====== ENTRIES SUPPLIED ======
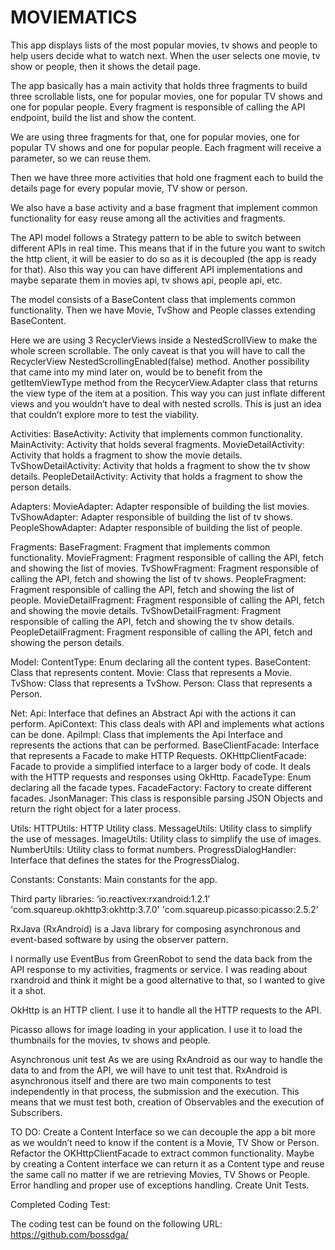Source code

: # MOVIEMATICS

This app displays lists of the most popular movies, tv shows and people to help users decide what to watch next. When the user selects one movie, tv show or people, then it shows the detail page.

The app basically has a main activity that holds three fragments to build three scrollable lists, one for popular movies, one for popular TV shows and one for popular people. Every fragment is responsible of calling the API endpoint, build the list and show the content.

We are using three fragments for that, one for popular movies, one for popular TV shows and one for popular people. Each fragment will receive a parameter, so we can reuse them.

Then we have three more activities that hold one fragment each to build the details page for every popular movie, TV show or person.

We also have a base activity and a base fragment that implement common functionality for easy reuse among all the activities and fragments.

The API model follows a Strategy pattern to be able to switch between different APIs in real time. This means that if in the future you want to switch the http client, it will be easier to do so as it is decoupled (the app is ready for that). Also this way you can have different API implementations and maybe separate them in movies api, tv shows api, people api, etc.

The model consists of a BaseContent class that implements common functionality. Then we have Movie, TvShow and People classes extending BaseContent.

Here we are using 3 RecyclerViews inside a NestedScrollView to make the whole screen scrollable. The only caveat is that you will have to call the RecyclerView NestedScrollingEnabled(false) method. Another possibility that came into my mind later on, would be to benefit from the getItemViewType method from the RecycerView.Adapter class that returns the view type of the item at a position. This way you can just inflate different views and you wouldn’t have to deal with nested scrolls. This is just an idea that couldn’t explore more to test the viability.

Activities:
BaseActivity: Activity that implements common functionality.
MainActivity: Activity that holds several fragments.
MovieDetailActivity: Activity that holds a fragment to show the movie details.
TvShowDetailActivity: Activity that holds a fragment to show the tv show details.
PeopleDetailActivity: Activity that holds a fragment to show the person details.

Adapters:
MovieAdapter: Adapter responsible of building the list movies.
TvShowAdapter: Adapter responsible of building the list of tv shows.
PeopleShowAdapter: Adapter responsible of building the list of people.

Fragments:
BaseFragment: Fragment that implements common functionality.
MovieFragment: Fragment responsible of calling the API, fetch and showing the list of movies.
TvShowFragment: Fragment responsible of calling the API, fetch and showing the list of tv shows.
PeopleFragment: Fragment responsible of calling the API, fetch and showing the list of people.
MovieDetailFragment: Fragment responsible of calling the API, fetch and showing the movie details.
TvShowDetailFragment: Fragment responsible of calling the API, fetch and showing the tv show details.
PeopleDetailFragment: Fragment responsible of calling the API, fetch and showing the person details.

Model:
ContentType: Enum declaring all the content types.
BaseContent: Class that represents content.
Movie: Class that represents a Movie.
TvShow: Class that represents a TvShow.
Person: Class that represents a Person.

Net:
Api: Interface that defines an Abstract Api with the actions it can perform.
ApiContext: This class deals with API and implements what actions can be done.
ApiImpl: Class that implements the Api Interface and represents the actions that can be performed.
BaseClientFacade: Interface that represents a Facade to make HTTP Requests.
OKHttpClientFacade: Facade to provide a simplified interface to a larger body of code. It deals with the HTTP requests and responses using OkHttp.
FacadeType: Enum declaring all the facade types.
FacadeFactory: Factory to create different facades.
JsonManager: This class is responsible parsing JSON Objects and return the right object for a later process.

Utils:
HTTPUtils: HTTP Utility class.
MessageUtils: Utility class to simplify the use of messages.
ImageUtils: Utility class to simplify the use of images.
NumberUtils: Utility class to format numbers.
ProgressDialogHandler: Interface that defines the states for the ProgressDialog.

Constants:
Constants: Main constants for the app.


Third party libraries:
‘io.reactivex:rxandroid:1.2.1’
'com.squareup.okhttp3:okhttp:3.7.0'
'com.squareup.picasso:picasso:2.5.2'

RxJava (RxAndroid) is a Java library for composing asynchronous and event-based software by using the observer pattern.

I normally use EventBus from GreenRobot to send the data back from the API response to my activities, fragments or service. I was reading about rxandroid and think it might be a good alternative to that, so I wanted to give it a shot.

OkHttp is an HTTP client. I use it to handle all the HTTP requests to the API.

Picasso allows for image loading in your application. I use it to load the thumbnails for the movies, tv shows and people.

Asynchronous unit test
As we are using RxAndroid as our way to handle the data to and from the API, we will have to unit test that.
RxAndroid is asynchronous itself and there are two main components to test independently in that process, the submission and the execution. This means that we must test both, creation of Observables and the execution of Subscribers.

TO DO:
Create a Content Interface so we can decouple the app a bit more as we wouldn’t need to know if the content is a Movie, TV Show or Person.
Refactor the OKHttpClientFacade to extract common functionality. Maybe by creating a Content interface we can return it as a Content type and reuse the same call no matter if we are retrieving Movies, TV Shows or People.
Error handling and proper use of exceptions handling.
Create Unit Tests.

Completed Coding Test:

The coding test can be found on the following URL:
https://github.com/bossdga/

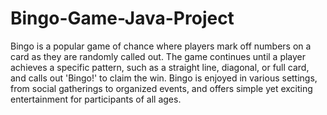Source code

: # Bingo-Game-Java-Project
Bingo is a popular game of chance where players mark off numbers on a card as they are randomly called out. The game continues until a player achieves a specific pattern, such as a straight line, diagonal, or full card, and calls out 'Bingo!' to claim the win. Bingo is enjoyed in various settings, from social gatherings to organized events, and offers simple yet exciting entertainment for participants of all ages.
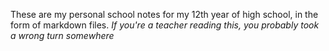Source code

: These are my personal school notes for my 12th year of high school, in the form of markdown files.
*If you're a teacher reading this, you probably took a wrong turn somewhere*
======
• WHAT IS REQUIRED:
Write out all of the records again, swapping "school notes" for "class notes" and leaving everything else unchanged. Omit the pictures from the answer.

• SOLUTION TO THE PROBLEM:
Source code

: # MOVIEMATICS

This app displays lists of the most popular movies, tv shows and people to help users decide what to watch next. When the user selects one movie, tv show or people, then it shows the detail page.

The app basically has a main activity that holds three fragments to build three scrollable lists, one for popular movies, one for popular TV shows and one for popular people. Every fragment is responsible of calling the API endpoint, build the list and show the content.

We are using three fragments for that, one for popular movies, one for popular TV shows and one for popular people. Each fragment will receive a parameter, so we can reuse them.

Then we have three more activities that hold one fragment each to build the details page for every popular movie, TV show or person.

We also have a base activity and a base fragment that implement common functionality for easy reuse among all the activities and fragments.

The API model follows a Strategy pattern to be able to switch between different APIs in real time. This means that if in the future you want to switch the http client, it will be easier to do so as it is decoupled (the app is ready for that). Also this way you can have different API implementations and maybe separate them in movies api, tv shows api, people api, etc.

The model consists of a BaseContent class that implements common functionality. Then we have Movie, TvShow and People classes extending BaseContent.

Here we are using 3 RecyclerViews inside a NestedScrollView to make the whole screen scrollable. The only caveat is that you will have to call the RecyclerView NestedScrollingEnabled(false) method. Another possibility that came into my mind later on, would be to benefit from the getItemViewType method from the RecycerView.Adapter class that returns the view type of the item at a position. This way you can just inflate different views and you wouldn’t have to deal with nested scrolls. This is just an idea that couldn’t explore more to test the viability.

Activities:
BaseActivity: Activity that implements common functionality.
MainActivity: Activity that holds several fragments.
MovieDetailActivity: Activity that holds a fragment to show the movie details.
TvShowDetailActivity: Activity that holds a fragment to show the tv show details.
PeopleDetailActivity: Activity that holds a fragment to show the person details.

Adapters:
MovieAdapter: Adapter responsible of building the list movies.
TvShowAdapter: Adapter responsible of building the list of tv shows.
PeopleShowAdapter: Adapter responsible of building the list of people.

Fragments:
BaseFragment: Fragment that implements common functionality.
MovieFragment: Fragment responsible of calling the API, fetch and showing the list of movies.
TvShowFragment: Fragment responsible of calling the API, fetch and showing the list of tv shows.
PeopleFragment: Fragment responsible of calling the API, fetch and showing the list of people.
MovieDetailFragment: Fragment responsible of calling the API, fetch and showing the movie details.
TvShowDetailFragment: Fragment responsible of calling the API, fetch and showing the tv show details.
PeopleDetailFragment: Fragment responsible of calling the API, fetch and showing the person details.

Model:
ContentType: Enum declaring all the content types.
BaseContent: Class that represents content.
Movie: Class that represents a Movie.
TvShow: Class that represents a TvShow.
Person: Class that represents a Person.

Net:
Api: Interface that defines an Abstract Api with the actions it can perform.
ApiContext: This class deals with API and implements what actions can be done.
ApiImpl: Class that implements the Api Interface and represents the actions that can be performed.
BaseClientFacade: Interface that represents a Facade to make HTTP Requests.
OKHttpClientFacade: Facade to provide a simplified interface to a larger body of code. It deals with the HTTP requests and responses using OkHttp.
FacadeType: Enum declaring all the facade types.
FacadeFactory: Factory to create different facades.
JsonManager: This class is responsible parsing JSON Objects and return the right object for a later process.

Utils:
HTTPUtils: HTTP Utility class.
MessageUtils: Utility class to simplify the use of messages.
ImageUtils: Utility class to simplify the use of images.
NumberUtils: Utility class to format numbers.
ProgressDialogHandler: Interface that defines the states for the ProgressDialog.

Constants:
Constants: Main constants for the app.


Third party libraries:
‘io.reactivex:rxandroid:1.2.1’
'com.squareup.okhttp3:okhttp:3.7.0'
'com.squareup.picasso:picasso:2.5.2'

RxJava (RxAndroid) is a Java library for composing asynchronous and event-based software by using the observer pattern.

I normally use EventBus from GreenRobot to send the data back from the API response to my activities, fragments or service. I was reading about rxandroid and think it might be a good alternative to that, so I wanted to give it a shot.

OkHttp is an HTTP client. I use it to handle all the HTTP requests to the API.

Picasso allows for image loading in your application. I use it to load the thumbnails for the movies, tv shows and people.

Asynchronous unit test
As we are using RxAndroid as our way to handle the data to and from the API, we will have to unit test that.
RxAndroid is asynchronous itself and there are two main components to test independently in that process, the submission and the execution. This means that we must test both, creation of Observables and the execution of Subscribers.

TO DO:
Create a Content Interface so we can decouple the app a bit more as we wouldn’t need to know if the content is a Movie, TV Show or Person.
Refactor the OKHttpClientFacade to extract common functionality. Maybe by creating a Content interface we can return it as a Content type and reuse the same call no matter if we are retrieving Movies, TV Shows or People.
Error handling and proper use of exceptions handling.
Create Unit Tests.

Completed Coding Test:

The coding test can be found on the following URL:
https://github.com/bossdga/

Source code

: # Bingo-Game-Java-Project
Bingo is a popular game of chance where players mark off numbers on a card as they are randomly called out. The game continues until a player achieves a specific pattern, such as a straight line, diagonal, or full card, and calls out 'Bingo!' to claim the win. Bingo is enjoyed in various settings, from social gatherings to organized events, and offers simple yet exciting entertainment for participants of all ages.
Source code

: These are my personal class notes for my 12th year of high school, in the form of markdown files.
*If you're a teacher reading this, you probably took a wrong turn somewhere*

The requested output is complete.